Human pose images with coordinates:
============
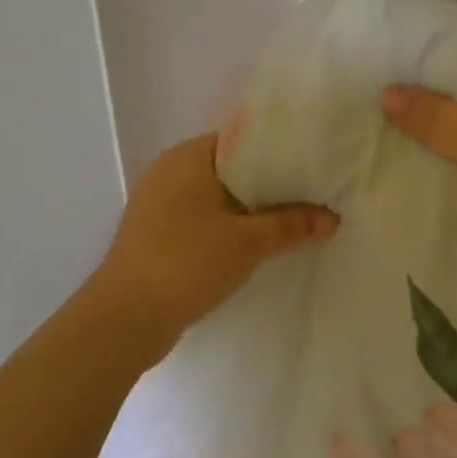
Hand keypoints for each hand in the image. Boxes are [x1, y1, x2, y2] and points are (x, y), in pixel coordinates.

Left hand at [89, 134, 337, 354]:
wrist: (124, 319)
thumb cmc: (187, 262)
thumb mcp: (248, 242)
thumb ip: (292, 225)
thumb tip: (332, 217)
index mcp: (189, 155)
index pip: (242, 138)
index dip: (278, 150)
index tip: (311, 163)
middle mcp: (169, 170)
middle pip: (230, 167)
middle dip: (267, 182)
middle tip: (309, 192)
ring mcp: (157, 202)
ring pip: (215, 195)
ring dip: (247, 208)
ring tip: (290, 219)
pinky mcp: (154, 233)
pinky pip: (200, 218)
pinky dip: (225, 226)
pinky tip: (253, 244)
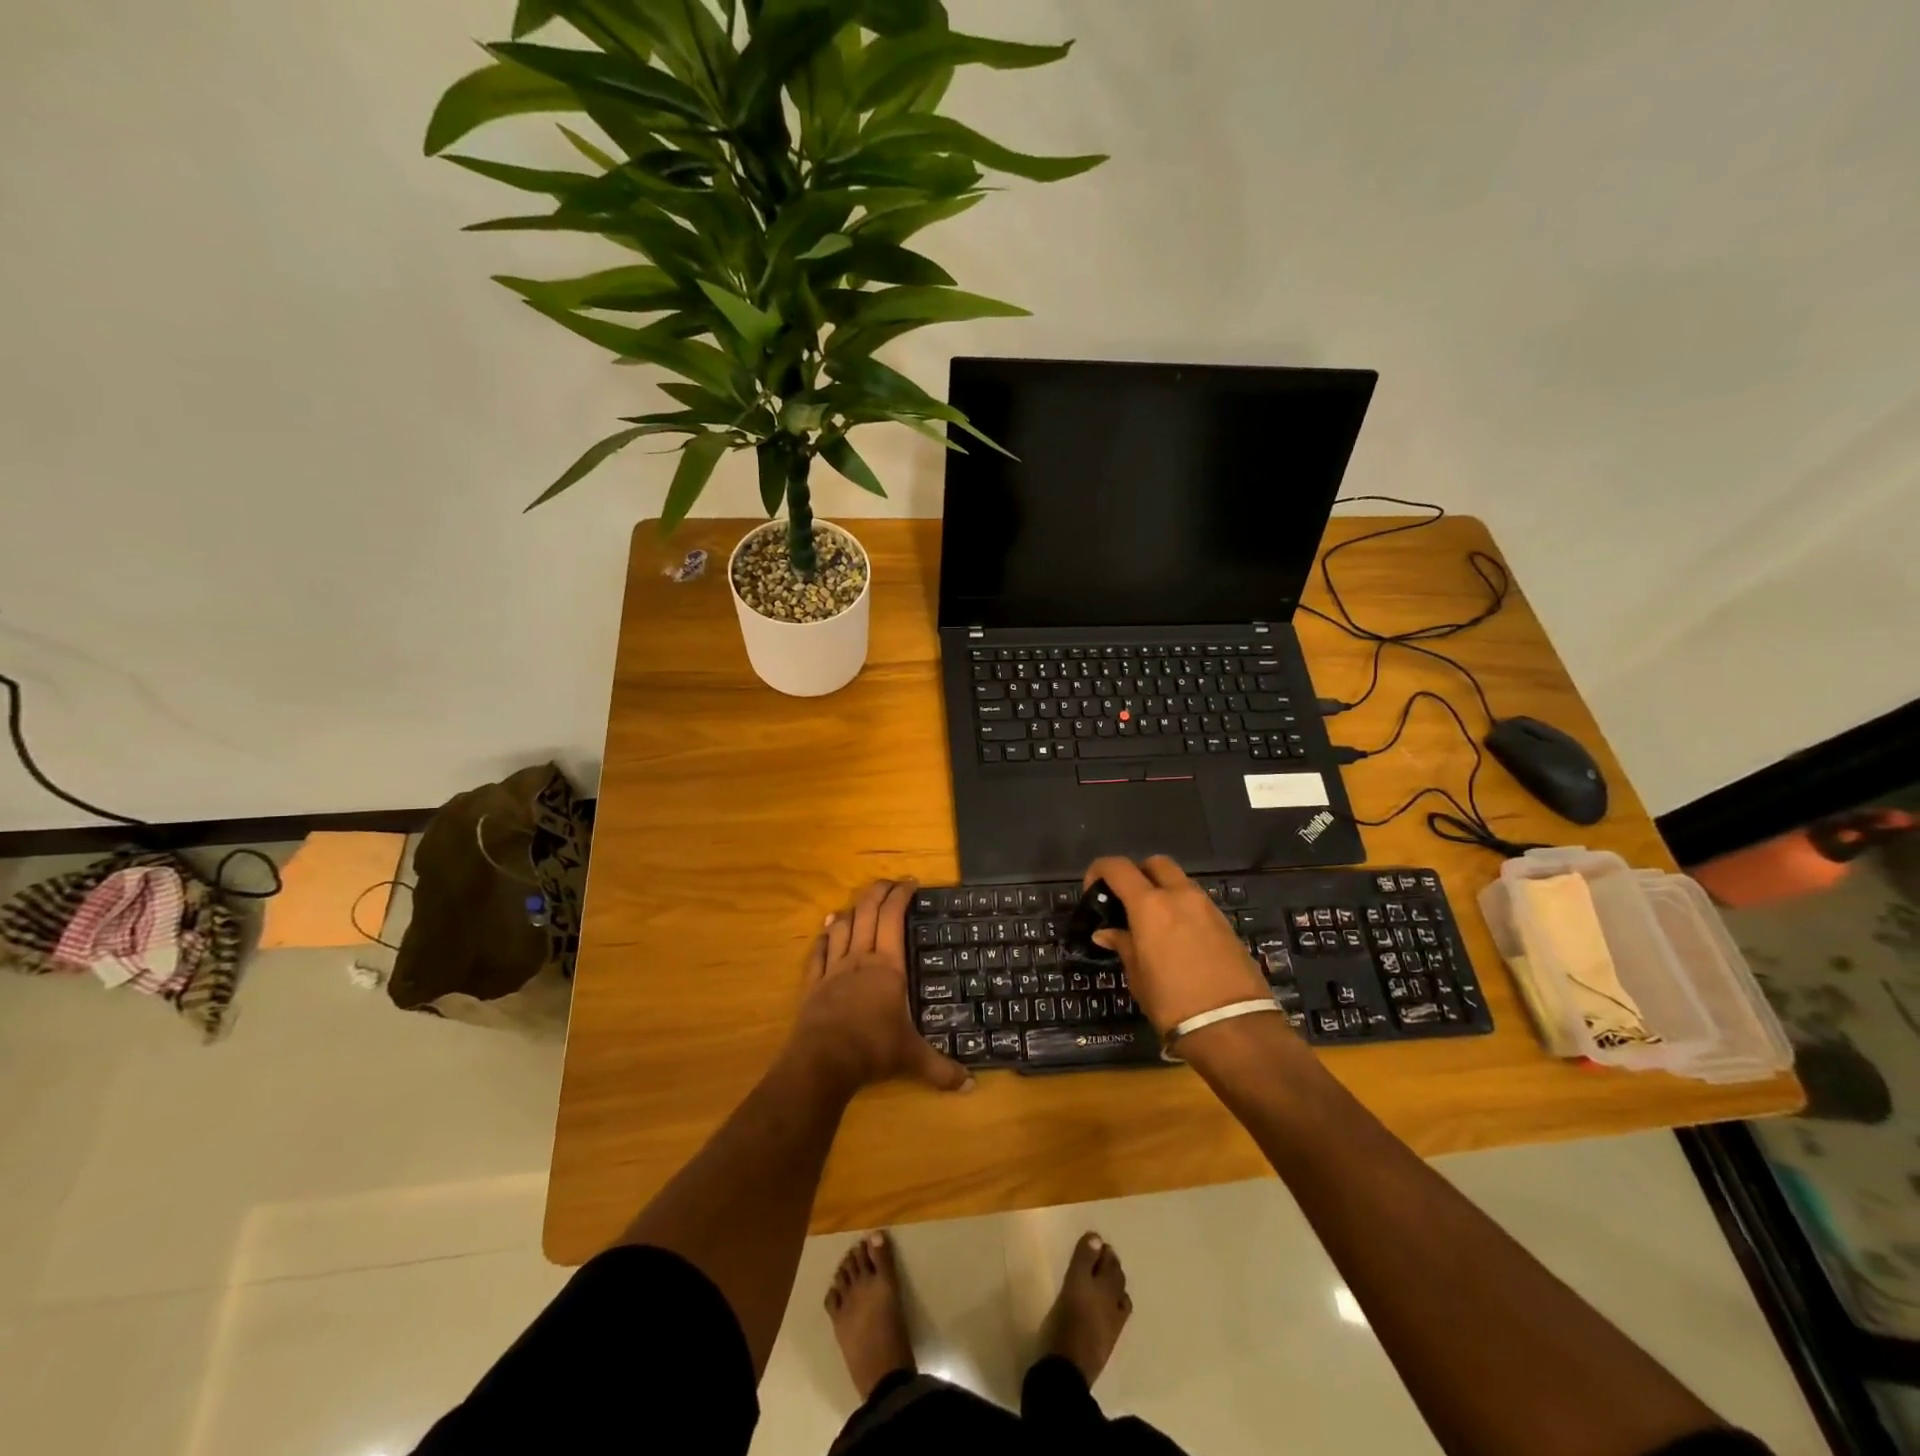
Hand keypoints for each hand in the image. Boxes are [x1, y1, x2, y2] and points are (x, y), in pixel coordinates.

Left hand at [787, 879, 971, 1095]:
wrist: (823, 1061)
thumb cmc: (873, 1050)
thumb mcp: (913, 1059)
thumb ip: (942, 1070)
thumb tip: (973, 1086)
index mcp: (888, 966)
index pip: (893, 917)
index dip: (901, 895)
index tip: (911, 883)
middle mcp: (860, 959)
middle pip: (866, 912)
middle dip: (878, 892)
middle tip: (889, 883)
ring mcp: (833, 969)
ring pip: (840, 927)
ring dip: (850, 911)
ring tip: (858, 905)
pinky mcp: (813, 984)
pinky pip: (817, 952)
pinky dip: (823, 937)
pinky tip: (825, 931)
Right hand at [1083, 855, 1274, 1035]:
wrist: (1234, 1027)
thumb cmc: (1172, 1002)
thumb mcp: (1138, 976)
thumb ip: (1123, 945)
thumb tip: (1107, 933)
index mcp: (1150, 905)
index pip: (1118, 867)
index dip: (1099, 871)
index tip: (1093, 890)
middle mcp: (1180, 896)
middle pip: (1155, 863)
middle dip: (1138, 873)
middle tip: (1126, 900)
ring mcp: (1207, 908)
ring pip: (1180, 881)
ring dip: (1163, 890)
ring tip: (1152, 923)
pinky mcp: (1226, 924)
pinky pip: (1197, 903)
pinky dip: (1182, 908)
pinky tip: (1176, 937)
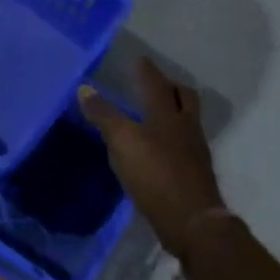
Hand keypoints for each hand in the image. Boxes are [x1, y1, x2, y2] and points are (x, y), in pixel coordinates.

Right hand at [79, 58, 228, 256]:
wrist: (191, 219)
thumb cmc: (155, 174)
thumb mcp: (122, 142)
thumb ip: (104, 116)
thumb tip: (84, 89)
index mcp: (168, 115)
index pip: (156, 84)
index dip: (146, 71)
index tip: (139, 59)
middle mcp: (186, 128)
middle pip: (185, 98)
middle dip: (171, 87)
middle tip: (157, 82)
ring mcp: (195, 151)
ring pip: (187, 121)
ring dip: (175, 111)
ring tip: (158, 113)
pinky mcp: (195, 173)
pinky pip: (185, 144)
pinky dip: (174, 138)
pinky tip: (161, 148)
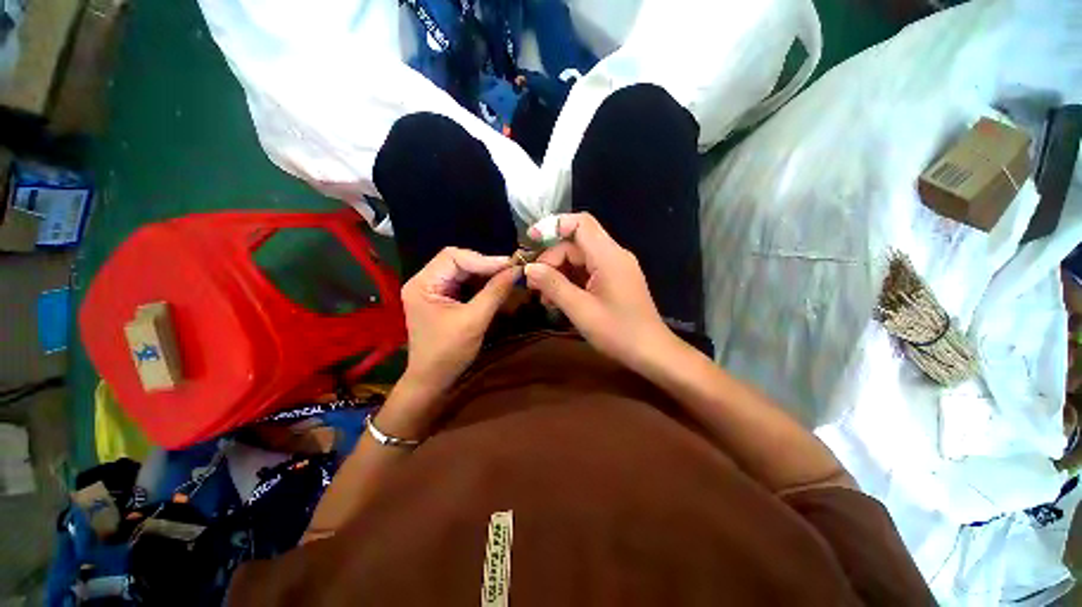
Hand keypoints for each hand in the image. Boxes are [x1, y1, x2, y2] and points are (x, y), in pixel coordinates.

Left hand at [401, 247, 518, 392]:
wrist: (432, 380)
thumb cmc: (448, 352)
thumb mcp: (474, 320)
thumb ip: (495, 292)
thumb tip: (517, 270)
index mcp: (423, 284)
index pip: (453, 257)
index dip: (484, 259)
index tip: (510, 265)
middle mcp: (424, 281)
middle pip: (458, 261)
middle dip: (485, 266)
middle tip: (511, 270)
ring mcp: (433, 289)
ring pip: (463, 271)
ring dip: (485, 273)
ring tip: (508, 276)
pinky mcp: (442, 298)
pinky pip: (464, 283)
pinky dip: (481, 283)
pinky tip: (496, 285)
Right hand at [524, 213, 675, 369]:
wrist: (651, 352)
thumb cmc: (618, 332)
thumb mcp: (580, 310)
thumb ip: (553, 285)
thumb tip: (530, 269)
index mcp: (608, 256)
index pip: (580, 223)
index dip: (553, 226)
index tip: (531, 242)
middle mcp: (613, 255)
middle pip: (575, 243)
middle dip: (551, 259)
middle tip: (532, 282)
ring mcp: (615, 267)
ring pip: (579, 258)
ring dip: (558, 272)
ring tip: (542, 296)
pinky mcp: (614, 279)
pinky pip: (587, 271)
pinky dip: (570, 280)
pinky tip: (557, 299)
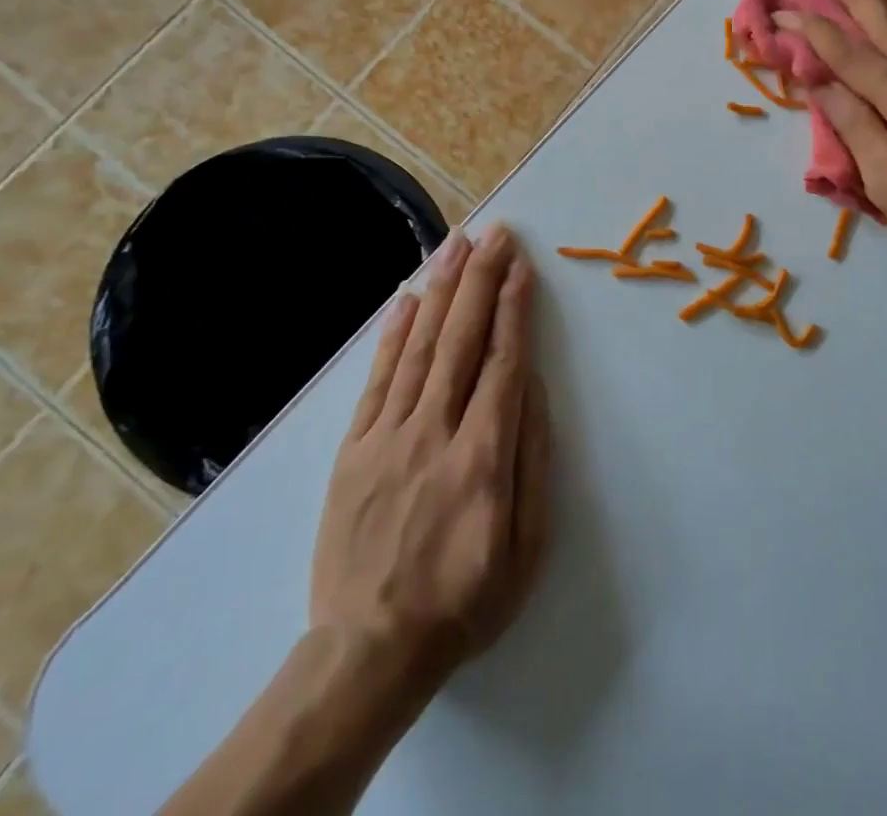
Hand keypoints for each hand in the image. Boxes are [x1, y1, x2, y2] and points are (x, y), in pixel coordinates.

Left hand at [310, 224, 552, 704]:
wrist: (369, 652)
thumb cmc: (465, 601)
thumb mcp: (527, 547)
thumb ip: (533, 459)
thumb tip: (530, 386)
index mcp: (484, 457)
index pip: (503, 361)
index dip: (513, 307)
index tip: (520, 265)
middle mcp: (435, 432)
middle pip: (462, 338)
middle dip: (481, 278)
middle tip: (494, 233)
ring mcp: (387, 437)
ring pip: (420, 346)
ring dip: (441, 289)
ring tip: (456, 244)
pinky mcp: (353, 449)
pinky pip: (377, 379)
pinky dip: (393, 334)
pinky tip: (406, 298)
============
» **WORK TASK**
Copy out the line holding "ring pip: (420, 346)". Then copy every later line of the data, unchanged, through the last one.

» **YOUR SOLUTION**
ring pip: (420, 346)
ring dip: (441, 289)
ring tip: (456, 244)
pinky mcp: (353, 449)
pinky pip: (377, 379)
pinky dip: (393, 334)
pinky tip: (406, 298)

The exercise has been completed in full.